As someone from the wrong hemisphere, one soon realises one remains outside civilisation, even though one knows one may be more educated in many fields than ‘us’ and blushes when members of the country’s intelligentsia comments on the ways of the world. This teaches us that civilisation is a matter of processing, the ability to deal with time and events in ways other than a command of the facts.

The time of identities of a single truth is over. We are all foreigners abroad. That experience gives us a new perspective to experience different and ‘other’ people among us. Soon a little foreigner will be living inside every Finn.

 

*


In March I stood staring out of the window at the morning rush-hour on Mannerheimintie Street. It was sleeting like mad.

I was on a twenty-year language course in which I had not yet learned the rules concerning the object.

Home is a place where you can feel accepted. At home. Even though I feel I have taken root, my surroundings push me away. Now it’s a day like today.

Home can also be a mental place. A place in which you are accepted, in which you belong to the mainstream. Because I come from a developing country in conflict, I know that I do not even have that. There is nowhere for me to escape to. When you struggle for your basic existence in your everyday life and there is no escape even in your imagination, your basic sense of security is under threat.

If you project everything that is good onto the culture of your old native land, the result is bitterness and you begin to mix your dreams with reality.

To become rooted in your new country, the only thing that helps is love. You must seek it everywhere. I am at home in the colours of the Karelians, the talk of the Savo people and the pride of the Sámi.

Then there are elements that I try hard to integrate into my life, to get used to them in order to learn to love them. I do not always succeed. What to do, for example, with ice? Even if you approach it amicably, it forces you to fall on your back, just like your new homeland. The only thing it gives you are bruises, pain and fear. If it finally opens up, it swallows you, drowns you.

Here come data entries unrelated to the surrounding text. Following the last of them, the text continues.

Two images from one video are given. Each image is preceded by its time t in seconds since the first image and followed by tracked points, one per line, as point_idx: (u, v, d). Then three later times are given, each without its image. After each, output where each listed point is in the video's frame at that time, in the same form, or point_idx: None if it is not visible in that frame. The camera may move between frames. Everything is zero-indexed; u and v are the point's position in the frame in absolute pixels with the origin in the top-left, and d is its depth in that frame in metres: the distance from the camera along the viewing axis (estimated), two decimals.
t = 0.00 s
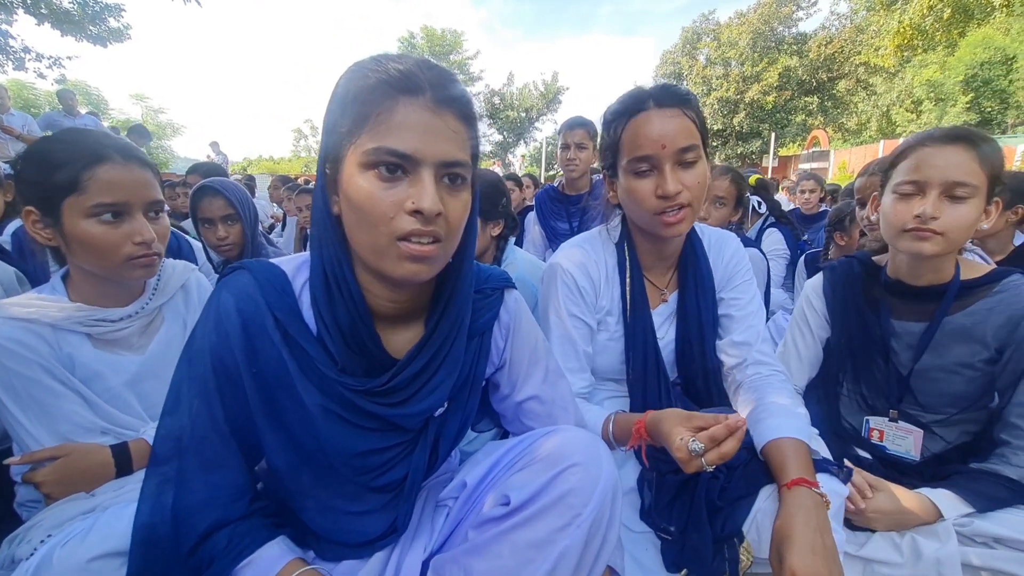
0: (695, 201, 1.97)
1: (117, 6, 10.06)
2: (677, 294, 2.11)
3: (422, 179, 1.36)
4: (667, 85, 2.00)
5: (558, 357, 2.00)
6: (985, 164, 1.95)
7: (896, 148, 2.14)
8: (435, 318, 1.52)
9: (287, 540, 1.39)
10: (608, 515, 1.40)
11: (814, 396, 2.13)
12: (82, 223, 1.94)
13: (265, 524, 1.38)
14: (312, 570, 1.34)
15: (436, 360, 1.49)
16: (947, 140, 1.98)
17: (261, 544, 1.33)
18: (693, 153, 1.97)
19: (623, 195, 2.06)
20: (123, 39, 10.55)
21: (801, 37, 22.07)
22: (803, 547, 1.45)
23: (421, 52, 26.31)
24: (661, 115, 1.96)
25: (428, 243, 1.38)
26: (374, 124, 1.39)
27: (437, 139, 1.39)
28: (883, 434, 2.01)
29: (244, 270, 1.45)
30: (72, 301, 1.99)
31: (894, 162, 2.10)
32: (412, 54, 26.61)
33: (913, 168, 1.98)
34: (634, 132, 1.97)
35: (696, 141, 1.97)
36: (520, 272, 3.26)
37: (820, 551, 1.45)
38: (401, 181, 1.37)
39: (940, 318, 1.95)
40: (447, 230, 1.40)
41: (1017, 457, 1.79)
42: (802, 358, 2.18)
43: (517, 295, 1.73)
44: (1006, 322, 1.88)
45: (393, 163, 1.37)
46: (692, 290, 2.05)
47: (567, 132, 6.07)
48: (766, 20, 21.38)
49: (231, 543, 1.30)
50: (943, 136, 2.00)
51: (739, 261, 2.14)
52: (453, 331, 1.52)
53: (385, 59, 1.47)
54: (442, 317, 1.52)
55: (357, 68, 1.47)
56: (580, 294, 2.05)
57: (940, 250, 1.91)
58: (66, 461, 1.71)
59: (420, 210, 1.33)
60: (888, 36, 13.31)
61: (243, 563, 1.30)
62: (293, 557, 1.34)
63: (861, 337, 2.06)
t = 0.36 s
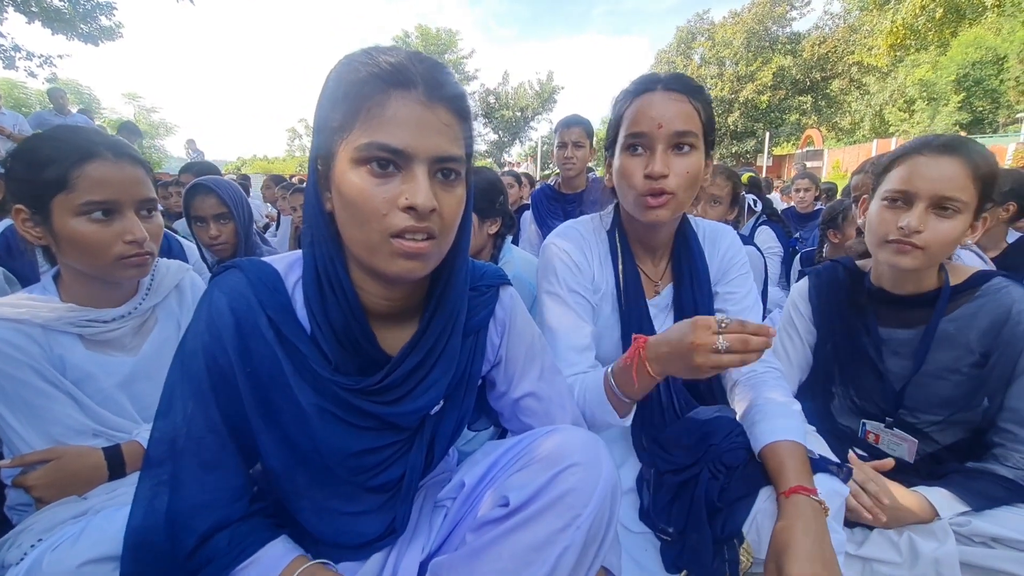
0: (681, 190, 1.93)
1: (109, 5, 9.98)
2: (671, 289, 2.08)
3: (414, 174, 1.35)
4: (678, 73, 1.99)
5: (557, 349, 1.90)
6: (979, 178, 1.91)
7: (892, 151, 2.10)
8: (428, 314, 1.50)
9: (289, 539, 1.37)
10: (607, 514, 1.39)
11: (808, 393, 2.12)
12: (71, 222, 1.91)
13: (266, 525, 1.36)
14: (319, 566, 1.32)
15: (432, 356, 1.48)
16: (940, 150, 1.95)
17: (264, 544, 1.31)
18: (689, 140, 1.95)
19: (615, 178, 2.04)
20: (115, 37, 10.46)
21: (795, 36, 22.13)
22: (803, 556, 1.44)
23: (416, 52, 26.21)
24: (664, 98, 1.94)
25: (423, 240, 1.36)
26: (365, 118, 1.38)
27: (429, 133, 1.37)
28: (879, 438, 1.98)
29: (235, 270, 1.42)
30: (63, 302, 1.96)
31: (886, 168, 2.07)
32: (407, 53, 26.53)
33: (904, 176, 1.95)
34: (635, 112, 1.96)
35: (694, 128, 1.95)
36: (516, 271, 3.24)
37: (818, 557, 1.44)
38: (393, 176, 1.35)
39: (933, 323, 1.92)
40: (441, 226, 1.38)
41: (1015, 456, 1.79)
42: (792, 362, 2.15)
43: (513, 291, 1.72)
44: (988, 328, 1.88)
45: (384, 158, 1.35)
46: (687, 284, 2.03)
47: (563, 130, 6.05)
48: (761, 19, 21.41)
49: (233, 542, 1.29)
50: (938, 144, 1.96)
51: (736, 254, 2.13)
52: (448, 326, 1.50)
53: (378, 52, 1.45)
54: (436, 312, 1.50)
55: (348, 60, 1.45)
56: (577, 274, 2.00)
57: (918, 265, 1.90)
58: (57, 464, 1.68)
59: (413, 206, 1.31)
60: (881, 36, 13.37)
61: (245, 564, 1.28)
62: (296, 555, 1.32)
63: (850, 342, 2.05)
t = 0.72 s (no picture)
0: (678, 198, 1.95)
1: (105, 2, 9.93)
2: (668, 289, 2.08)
3: (422, 172, 1.34)
4: (680, 75, 1.98)
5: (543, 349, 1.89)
6: (978, 194, 1.91)
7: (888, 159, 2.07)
8: (426, 309, 1.49)
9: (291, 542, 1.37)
10: (606, 513, 1.39)
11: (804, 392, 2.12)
12: (68, 221, 1.90)
13: (268, 526, 1.36)
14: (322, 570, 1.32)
15: (430, 353, 1.47)
16: (942, 162, 1.91)
17: (268, 546, 1.31)
18: (687, 146, 1.94)
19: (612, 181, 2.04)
20: (109, 35, 10.41)
21: (791, 35, 22.17)
22: (792, 559, 1.44)
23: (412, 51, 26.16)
24: (663, 102, 1.94)
25: (428, 235, 1.36)
26: (371, 113, 1.37)
27: (434, 131, 1.37)
28: (869, 441, 1.99)
29: (234, 268, 1.42)
30: (58, 302, 1.95)
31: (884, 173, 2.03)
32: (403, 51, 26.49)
33: (903, 189, 1.92)
34: (634, 114, 1.95)
35: (693, 135, 1.94)
36: (513, 270, 3.23)
37: (806, 555, 1.45)
38: (399, 175, 1.34)
39: (919, 328, 1.94)
40: (446, 223, 1.38)
41: (1013, 457, 1.79)
42: (787, 363, 2.15)
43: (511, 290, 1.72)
44: (978, 333, 1.90)
45: (391, 156, 1.35)
46: (684, 283, 2.03)
47: (560, 130, 6.05)
48: (757, 19, 21.42)
49: (236, 543, 1.28)
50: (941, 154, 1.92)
51: (731, 254, 2.12)
52: (445, 321, 1.49)
53: (380, 50, 1.44)
54: (434, 306, 1.50)
55: (352, 56, 1.44)
56: (578, 273, 1.98)
57: (907, 279, 1.90)
58: (52, 467, 1.67)
59: (420, 203, 1.31)
60: (876, 36, 13.41)
61: (249, 565, 1.28)
62: (300, 560, 1.32)
63: (841, 344, 2.05)
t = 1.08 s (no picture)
0: (676, 197, 1.94)
1: None
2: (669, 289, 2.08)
3: (454, 176, 1.35)
4: (675, 76, 1.99)
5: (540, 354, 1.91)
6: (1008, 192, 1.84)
7: (909, 161, 1.89)
8: (426, 305, 1.49)
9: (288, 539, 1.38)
10: (606, 511, 1.40)
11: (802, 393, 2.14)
12: (69, 220, 1.90)
13: (265, 524, 1.36)
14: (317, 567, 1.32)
15: (432, 352, 1.47)
16: (975, 168, 1.77)
17: (263, 544, 1.31)
18: (683, 145, 1.94)
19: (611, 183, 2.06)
20: (107, 32, 10.38)
21: (790, 36, 22.18)
22: (790, 555, 1.45)
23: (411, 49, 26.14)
24: (659, 102, 1.94)
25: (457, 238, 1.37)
26: (404, 121, 1.32)
27: (463, 136, 1.38)
28: (874, 443, 1.97)
29: (239, 265, 1.42)
30: (59, 300, 1.95)
31: (911, 189, 1.84)
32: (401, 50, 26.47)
33: (971, 205, 1.74)
34: (631, 115, 1.96)
35: (689, 133, 1.95)
36: (513, 270, 3.22)
37: (806, 550, 1.45)
38: (435, 180, 1.33)
39: (925, 331, 1.92)
40: (469, 223, 1.40)
41: (1011, 457, 1.80)
42: (786, 362, 2.17)
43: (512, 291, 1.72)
44: (982, 335, 1.89)
45: (424, 161, 1.32)
46: (685, 283, 2.04)
47: (559, 129, 6.05)
48: (756, 19, 21.44)
49: (232, 541, 1.28)
50: (968, 160, 1.79)
51: (732, 253, 2.13)
52: (445, 320, 1.49)
53: (394, 51, 1.38)
54: (433, 302, 1.50)
55: (365, 58, 1.38)
56: (579, 275, 1.99)
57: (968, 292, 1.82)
58: (54, 467, 1.67)
59: (455, 206, 1.32)
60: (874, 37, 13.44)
61: (245, 561, 1.28)
62: (296, 556, 1.32)
63: (841, 344, 2.05)
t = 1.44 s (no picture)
0: (684, 193, 1.96)
1: None
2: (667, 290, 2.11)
3: (462, 187, 1.38)
4: (664, 79, 2.01)
5: (537, 356, 1.92)
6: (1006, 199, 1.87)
7: (913, 171, 1.88)
8: (422, 308, 1.51)
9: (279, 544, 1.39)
10: (599, 513, 1.41)
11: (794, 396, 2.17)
12: (69, 226, 1.90)
13: (258, 527, 1.36)
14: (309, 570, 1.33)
15: (429, 354, 1.48)
16: (981, 177, 1.78)
17: (255, 548, 1.31)
18: (685, 144, 1.97)
19: (613, 186, 2.05)
20: (102, 32, 10.36)
21: (785, 38, 22.26)
22: (780, 551, 1.46)
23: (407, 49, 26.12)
24: (656, 105, 1.96)
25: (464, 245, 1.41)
26: (416, 134, 1.33)
27: (469, 148, 1.41)
28: (864, 444, 2.01)
29: (236, 270, 1.43)
30: (57, 304, 1.95)
31: (919, 200, 1.83)
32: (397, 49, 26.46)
33: (980, 216, 1.75)
34: (630, 119, 1.97)
35: (689, 133, 1.98)
36: (509, 272, 3.24)
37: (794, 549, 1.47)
38: (447, 190, 1.35)
39: (923, 335, 1.94)
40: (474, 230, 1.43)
41: (996, 459, 1.81)
42: (781, 364, 2.19)
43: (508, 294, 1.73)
44: (977, 340, 1.90)
45: (434, 174, 1.34)
46: (682, 286, 2.05)
47: (556, 131, 6.06)
48: (751, 21, 21.57)
49: (222, 548, 1.28)
50: (974, 170, 1.79)
51: (727, 256, 2.15)
52: (439, 322, 1.51)
53: (399, 61, 1.39)
54: (430, 304, 1.52)
55: (370, 67, 1.37)
56: (577, 278, 2.00)
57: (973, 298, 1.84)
58: (52, 471, 1.68)
59: (465, 216, 1.35)
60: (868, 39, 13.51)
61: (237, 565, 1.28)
62: (286, 563, 1.33)
63: (835, 345, 2.07)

How to love your neighbour, who will not meet your eye, but posts complaints about cooking smells through your letterbox. How to learn to love your surroundings, when not a single employer will take you on. How to love a society in which you are a monster or a clown, through your mere existence. How to love a spouse who will not learn your language. How to trust when the media make you a fearful figure and then try to persuade you that the Finns are the most honest and genuine people you know.

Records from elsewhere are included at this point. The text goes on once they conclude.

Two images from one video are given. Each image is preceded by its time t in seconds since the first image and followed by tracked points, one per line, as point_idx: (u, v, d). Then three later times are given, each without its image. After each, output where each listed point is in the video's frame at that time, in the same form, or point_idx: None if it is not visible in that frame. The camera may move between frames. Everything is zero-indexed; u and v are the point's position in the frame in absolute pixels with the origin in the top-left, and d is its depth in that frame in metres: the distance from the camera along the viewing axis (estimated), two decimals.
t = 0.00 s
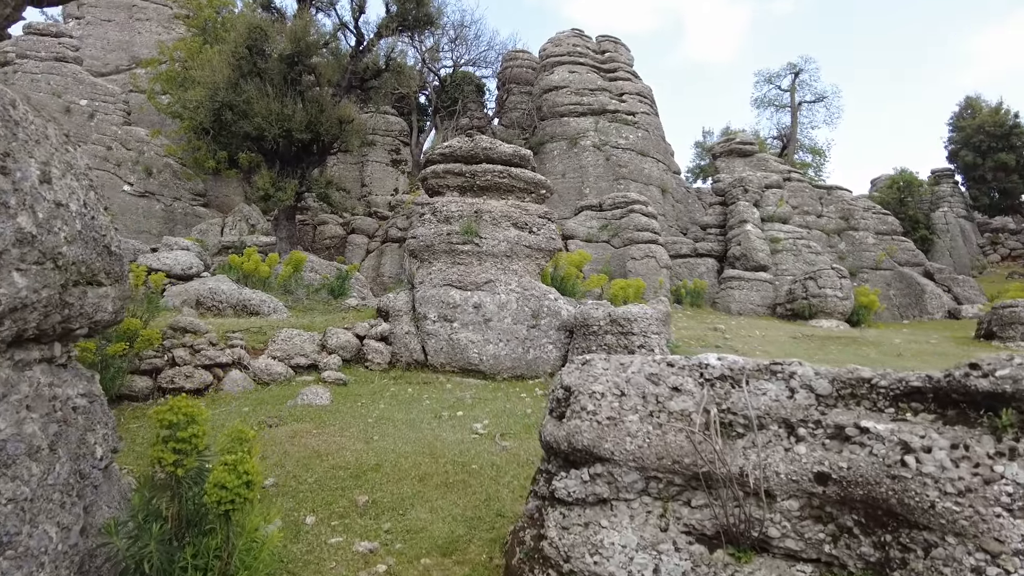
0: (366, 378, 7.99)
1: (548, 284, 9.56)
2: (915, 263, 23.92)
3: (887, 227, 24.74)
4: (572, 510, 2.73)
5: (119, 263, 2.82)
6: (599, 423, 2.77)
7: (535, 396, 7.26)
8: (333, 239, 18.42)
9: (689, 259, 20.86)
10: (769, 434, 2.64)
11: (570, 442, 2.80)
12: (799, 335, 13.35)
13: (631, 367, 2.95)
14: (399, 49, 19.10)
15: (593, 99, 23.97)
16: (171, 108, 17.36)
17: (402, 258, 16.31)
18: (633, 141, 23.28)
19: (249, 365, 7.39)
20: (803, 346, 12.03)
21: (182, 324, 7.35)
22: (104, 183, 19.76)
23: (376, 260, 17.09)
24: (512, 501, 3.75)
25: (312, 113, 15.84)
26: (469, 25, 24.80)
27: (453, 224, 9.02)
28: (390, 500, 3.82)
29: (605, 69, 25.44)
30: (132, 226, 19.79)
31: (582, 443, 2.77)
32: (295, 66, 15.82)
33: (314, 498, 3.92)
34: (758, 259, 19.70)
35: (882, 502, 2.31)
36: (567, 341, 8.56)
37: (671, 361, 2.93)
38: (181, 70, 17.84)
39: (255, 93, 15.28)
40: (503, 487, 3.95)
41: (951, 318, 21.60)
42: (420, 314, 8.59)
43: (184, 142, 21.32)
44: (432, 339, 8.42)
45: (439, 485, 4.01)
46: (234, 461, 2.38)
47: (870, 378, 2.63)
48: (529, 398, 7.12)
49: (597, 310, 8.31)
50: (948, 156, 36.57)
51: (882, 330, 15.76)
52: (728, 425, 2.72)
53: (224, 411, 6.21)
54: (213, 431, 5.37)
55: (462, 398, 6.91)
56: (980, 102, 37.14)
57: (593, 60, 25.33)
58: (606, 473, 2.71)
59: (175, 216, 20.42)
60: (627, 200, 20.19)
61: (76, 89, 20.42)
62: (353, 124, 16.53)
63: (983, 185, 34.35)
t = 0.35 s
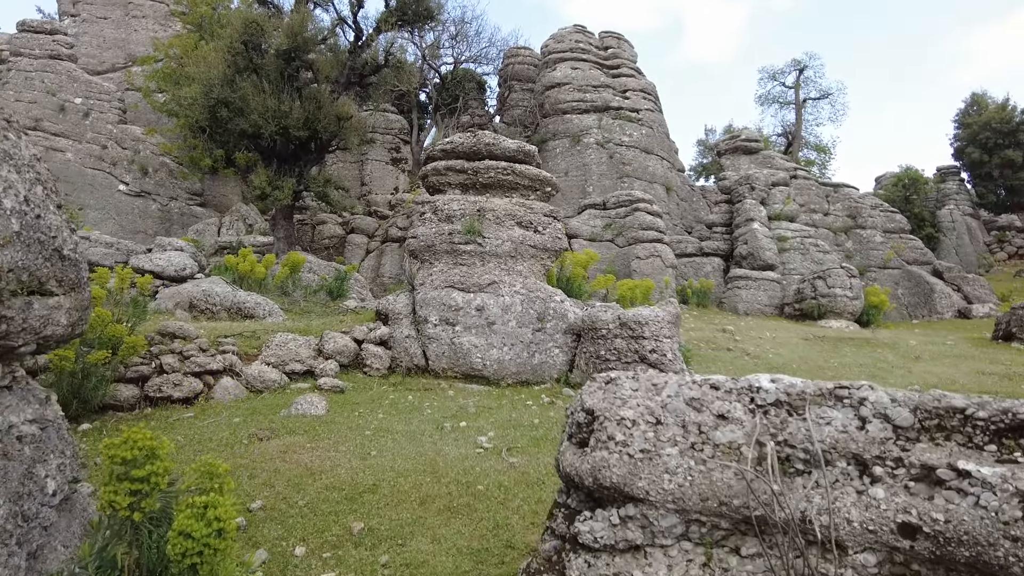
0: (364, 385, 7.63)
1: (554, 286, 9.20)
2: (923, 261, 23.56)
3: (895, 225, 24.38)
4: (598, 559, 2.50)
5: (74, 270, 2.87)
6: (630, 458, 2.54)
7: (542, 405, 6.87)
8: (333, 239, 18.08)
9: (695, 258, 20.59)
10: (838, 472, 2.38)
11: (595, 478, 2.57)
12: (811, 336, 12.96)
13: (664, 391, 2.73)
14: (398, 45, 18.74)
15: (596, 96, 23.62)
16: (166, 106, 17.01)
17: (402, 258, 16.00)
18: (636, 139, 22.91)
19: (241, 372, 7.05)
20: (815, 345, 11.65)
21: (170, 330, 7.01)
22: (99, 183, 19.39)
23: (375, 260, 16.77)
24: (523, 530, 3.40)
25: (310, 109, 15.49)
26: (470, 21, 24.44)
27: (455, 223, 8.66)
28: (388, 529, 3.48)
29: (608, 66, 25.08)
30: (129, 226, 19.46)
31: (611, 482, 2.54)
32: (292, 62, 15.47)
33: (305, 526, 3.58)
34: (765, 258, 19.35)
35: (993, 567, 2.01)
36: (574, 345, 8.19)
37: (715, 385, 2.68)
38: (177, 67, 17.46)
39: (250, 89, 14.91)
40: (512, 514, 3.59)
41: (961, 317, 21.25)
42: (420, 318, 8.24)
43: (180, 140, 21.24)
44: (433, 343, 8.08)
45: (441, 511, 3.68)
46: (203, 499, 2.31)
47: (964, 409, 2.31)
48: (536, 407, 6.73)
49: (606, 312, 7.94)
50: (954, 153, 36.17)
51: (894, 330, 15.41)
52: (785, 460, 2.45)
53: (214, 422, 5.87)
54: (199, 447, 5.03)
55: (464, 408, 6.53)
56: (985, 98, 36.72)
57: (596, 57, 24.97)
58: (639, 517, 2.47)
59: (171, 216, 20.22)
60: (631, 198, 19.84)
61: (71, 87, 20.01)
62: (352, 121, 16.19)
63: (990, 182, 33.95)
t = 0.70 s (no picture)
0: (362, 388, 7.28)
1: (560, 285, 8.83)
2: (932, 260, 23.17)
3: (904, 223, 23.99)
4: None
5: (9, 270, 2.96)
6: (671, 489, 2.36)
7: (550, 411, 6.50)
8: (332, 237, 17.74)
9: (700, 256, 20.28)
10: (935, 510, 2.19)
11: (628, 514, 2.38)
12: (823, 336, 12.56)
13: (710, 409, 2.54)
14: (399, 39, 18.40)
15: (599, 92, 23.27)
16: (162, 102, 16.67)
17: (403, 257, 15.67)
18: (641, 135, 22.53)
19: (233, 376, 6.70)
20: (829, 345, 11.24)
21: (158, 331, 6.66)
22: (95, 180, 19.00)
23: (375, 259, 16.45)
24: (534, 555, 3.06)
25: (308, 105, 15.15)
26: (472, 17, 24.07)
27: (457, 219, 8.31)
28: (384, 553, 3.14)
29: (611, 62, 24.72)
30: (125, 225, 19.10)
31: (648, 518, 2.35)
32: (290, 55, 15.09)
33: (292, 549, 3.25)
34: (773, 257, 18.98)
35: None
36: (581, 346, 7.81)
37: (773, 402, 2.51)
38: (172, 63, 17.10)
39: (247, 83, 14.56)
40: (523, 538, 3.24)
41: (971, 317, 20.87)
42: (421, 318, 7.92)
43: (176, 137, 21.07)
44: (434, 345, 7.75)
45: (443, 532, 3.33)
46: (151, 541, 2.35)
47: None
48: (541, 413, 6.36)
49: (615, 311, 7.58)
50: (960, 151, 35.75)
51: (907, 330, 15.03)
52: (867, 493, 2.25)
53: (201, 430, 5.49)
54: (183, 457, 4.66)
55: (467, 414, 6.17)
56: (992, 95, 36.27)
57: (599, 52, 24.62)
58: (684, 558, 2.27)
59: (168, 214, 19.90)
60: (636, 196, 19.44)
61: (67, 84, 19.73)
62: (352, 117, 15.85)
63: (997, 180, 33.53)
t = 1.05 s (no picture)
0: (358, 394, 6.92)
1: (565, 285, 8.47)
2: (940, 259, 22.80)
3: (912, 221, 23.62)
4: None
5: None
6: (726, 549, 2.05)
7: (554, 418, 6.15)
8: (330, 236, 17.37)
9: (706, 255, 19.99)
10: None
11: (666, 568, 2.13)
12: (834, 338, 12.20)
13: (772, 446, 2.23)
14: (398, 34, 18.05)
15: (602, 88, 22.91)
16: (156, 98, 16.34)
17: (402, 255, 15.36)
18: (644, 132, 22.17)
19: (220, 382, 6.33)
20: (841, 347, 10.88)
21: (141, 334, 6.30)
22: (89, 178, 18.66)
23: (374, 258, 16.15)
24: None
25: (305, 99, 14.81)
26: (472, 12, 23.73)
27: (458, 216, 7.96)
28: None
29: (614, 57, 24.36)
30: (119, 223, 18.74)
31: None
32: (286, 49, 14.76)
33: None
34: (780, 256, 18.62)
35: None
36: (588, 349, 7.46)
37: (856, 440, 2.16)
38: (167, 57, 16.77)
39: (242, 77, 14.20)
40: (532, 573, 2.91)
41: (981, 316, 20.49)
42: (420, 320, 7.58)
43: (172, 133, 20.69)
44: (433, 348, 7.41)
45: (443, 565, 3.01)
46: None
47: None
48: (545, 421, 6.01)
49: (624, 313, 7.22)
50: (966, 149, 35.36)
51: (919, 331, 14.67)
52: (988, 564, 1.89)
53: (183, 441, 5.12)
54: (162, 472, 4.30)
55: (466, 422, 5.82)
56: (998, 93, 35.87)
57: (602, 48, 24.26)
58: None
59: (163, 212, 19.54)
60: (640, 193, 19.08)
61: (60, 79, 19.40)
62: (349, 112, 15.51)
63: (1004, 178, 33.14)
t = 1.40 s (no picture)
0: (352, 397, 6.54)
1: (571, 281, 8.09)
2: (949, 255, 22.41)
3: (919, 217, 23.22)
4: None
5: None
6: None
7: (560, 424, 5.76)
8: (327, 232, 16.94)
9: (711, 251, 19.68)
10: None
11: None
12: (847, 336, 11.80)
13: (877, 486, 2.20)
14: (396, 25, 17.66)
15: (604, 81, 22.52)
16: (149, 90, 15.97)
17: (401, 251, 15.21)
18: (648, 126, 21.79)
19: (205, 385, 5.96)
20: (855, 346, 10.47)
21: (121, 334, 5.91)
22: (82, 173, 18.28)
23: (373, 254, 15.96)
24: None
25: (300, 91, 14.45)
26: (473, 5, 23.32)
27: (457, 209, 7.58)
28: None
29: (617, 50, 23.95)
30: (113, 219, 18.37)
31: None
32: (281, 39, 14.39)
33: None
34: (787, 252, 18.25)
35: None
36: (594, 349, 7.10)
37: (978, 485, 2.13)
38: (160, 49, 16.40)
39: (235, 68, 13.82)
40: None
41: (992, 314, 19.97)
42: (418, 318, 7.22)
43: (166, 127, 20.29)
44: (432, 348, 7.05)
45: None
46: None
47: None
48: (550, 426, 5.63)
49: (632, 310, 6.84)
50: (972, 144, 34.89)
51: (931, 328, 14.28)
52: None
53: (161, 449, 4.74)
54: (134, 486, 3.92)
55: (466, 428, 5.44)
56: (1004, 87, 35.39)
57: (605, 41, 23.85)
58: None
59: (158, 208, 19.19)
60: (644, 188, 18.69)
61: (52, 73, 19.03)
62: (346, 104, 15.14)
63: (1010, 173, 32.71)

It is not easy, but there is no other way. When you change your attitude, your surroundings reciprocate. You demand love and respect by loving and respecting.

Immigrants have always brought the new. Even the second generation of immigrants are still called immigrants, and for them this is home, a source of love and security. Their surroundings murmur: you are different. And their parents shout: you’re not really ours, since you don’t know your roots.

The ‘lost treasure’, the native land you left behind, is a lovely thing, but you do not need to blame the children for the fact that they have learned to feel comfortable at least in one place. Such release/discovery is a treasure.

My self is my home, and it is made up of construing three places. My two homelands and their combination, which is my own world. I must admit the most important thing here: when the aeroplane lands in Europe, I feel safe. I feel this especially in large cities in which I am not ‘different’.

When I am exhausted, I go in my dreams to my homeland and listen to my native language. When war news at home become hard to bear, I speak Finnish inside my own head and imagine myself beside the statue of the Three Smiths in central Helsinki. My everyday home is a milk-shake of different places and flavours.

A migrant’s home is in his or her identity. It is an apple tree grafted with orchids. It can’t compete in beauty contests for either apple trees or orchids. At times the different branches look at each other with astonishment. At times the grafting sites become painful and swollen. But it is the truth I am telling you. It is fine and beautiful, as long as you remember to let the chickens crap on the roots.